Contrary, I am certain, to our founders’ intentions, the federal government now operates with bold disregard for the fourth amendment. The National Security Agency, NSA, was created to protect national security and prevent terrorist attacks by scanning messages and communications for suspicious keywords, phrases, patterns, or connections.  Now, the agency possesses a complete record of every phone call, and receives copies of all electronic communications. 

In the seventeen and eighteen hundreds, people traveled to each other’s homes regularly for business or friendly visits.  Early Americans would have been appalled if the government had listened in on private conversations; but today, the government is doing just that.  The telephone was invented in 1876, and began to be commercialized in 1878; if you think about it, all it did was extend the distance of private conversations—enhance your ability to talk with someone as though they were sitting right there in your living room.  Though it isn’t actually listening in on conversations—at least not to our knowledge—the NSA now possesses a complete record of who we are calling, and how often.  This is every bit as intrusive as a writ of assistance from the king. 

Sometimes the best communications medium was mail – long carried by horseback or coach, and then rail. Letters were often sealed with wax and signet to prove authority and authenticity and protect privacy. It was difficult to access the contents of such a letter undetected. Today, much of this “snail mail” has been supplanted by email, or electronically transmitted mail, which travels by cable and fiber-optic networks. The NSA has installed “splitters” at many of the telecommunication network junctions in the United States for the sole purpose of intercepting and copying data.  These devices forward one copy to our intended recipient and the other to the NSA.  To our founders it would have been an abomination that the government would pilfer our private correspondence this way.

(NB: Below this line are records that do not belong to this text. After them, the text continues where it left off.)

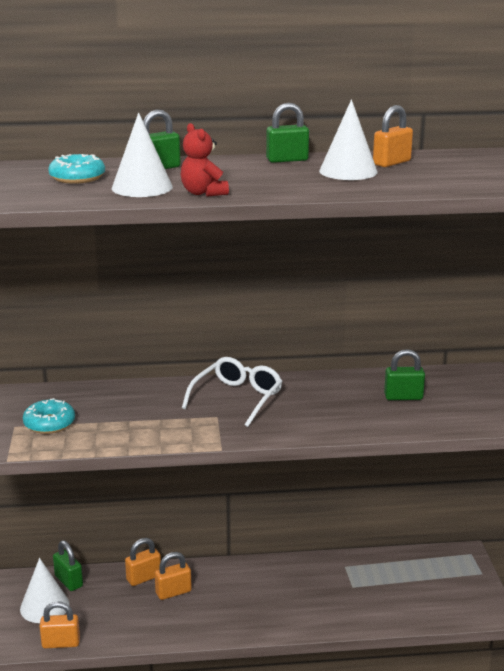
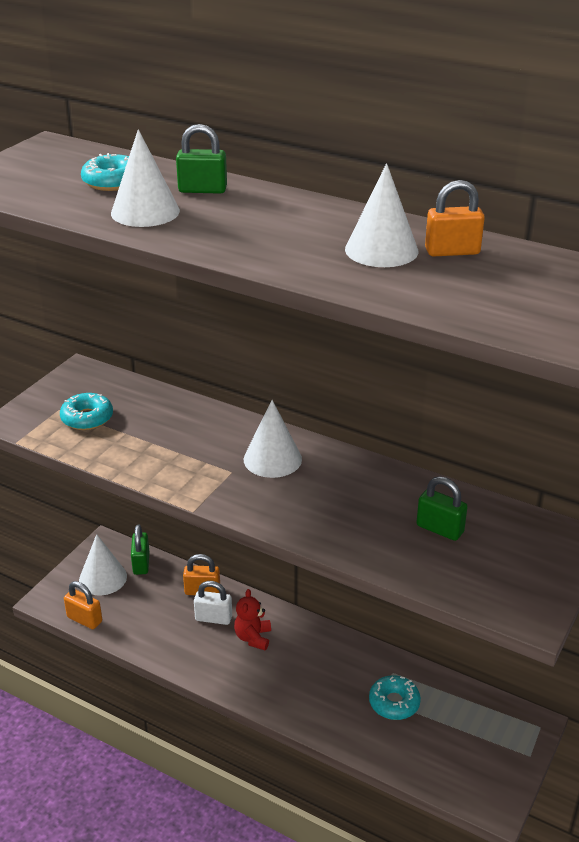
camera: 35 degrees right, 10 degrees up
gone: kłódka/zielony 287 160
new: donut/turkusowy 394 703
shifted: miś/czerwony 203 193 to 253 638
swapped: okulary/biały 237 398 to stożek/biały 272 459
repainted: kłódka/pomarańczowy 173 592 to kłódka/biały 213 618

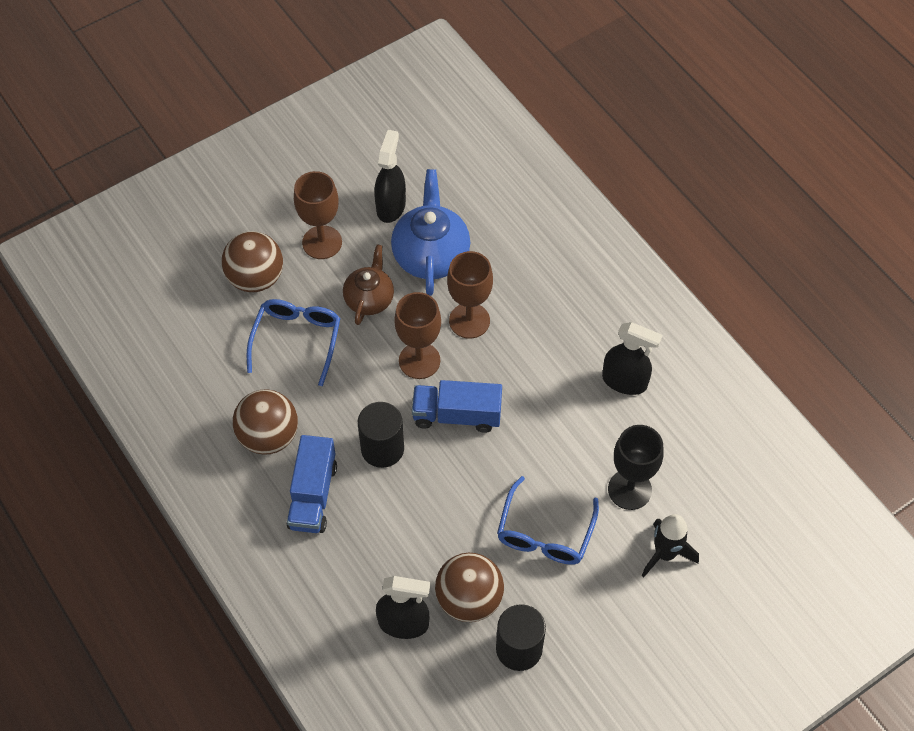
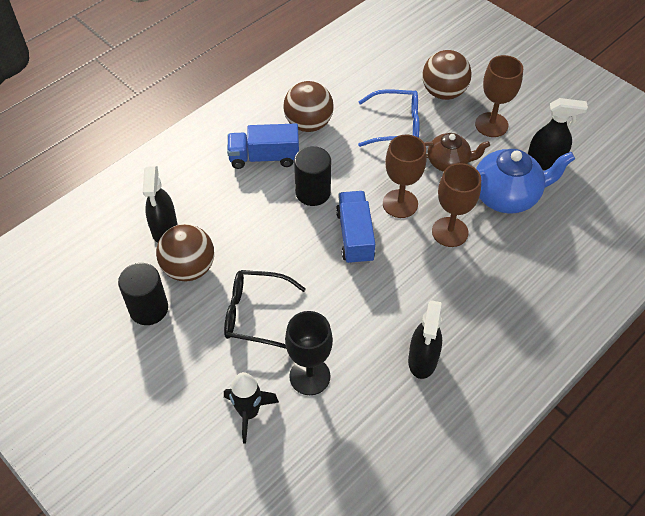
camera: 80 degrees right, 5 degrees down
repainted: okulary/niebieski 545 533 to okulary/czarny 255 314

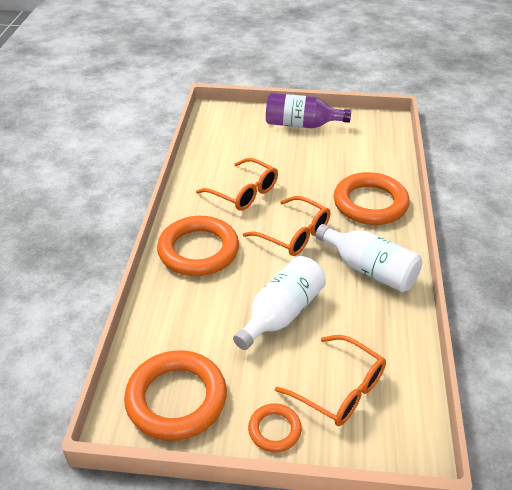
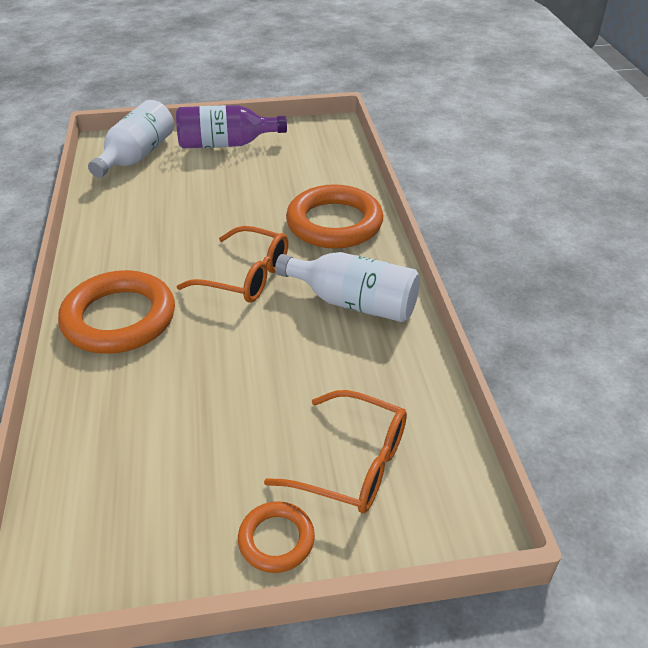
camera: 15 degrees left, 0 degrees up
gone: pierścień/pomarańczowy 176 399; okulary/pomarańczowy 243 192
shifted: butelka/biały 281 314 to 137 156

The fourth amendment was intended to and for a time did significantly reduce government interference in the lives of private citizens. While technology can be a valuable tool, it should not dictate changes in values, and we need to take steps to honor and restore the spirit of the 4th Amendment by being aware and vigilant to protect our personal privacy in this elusive but burgeoning new dimension of personal communication options.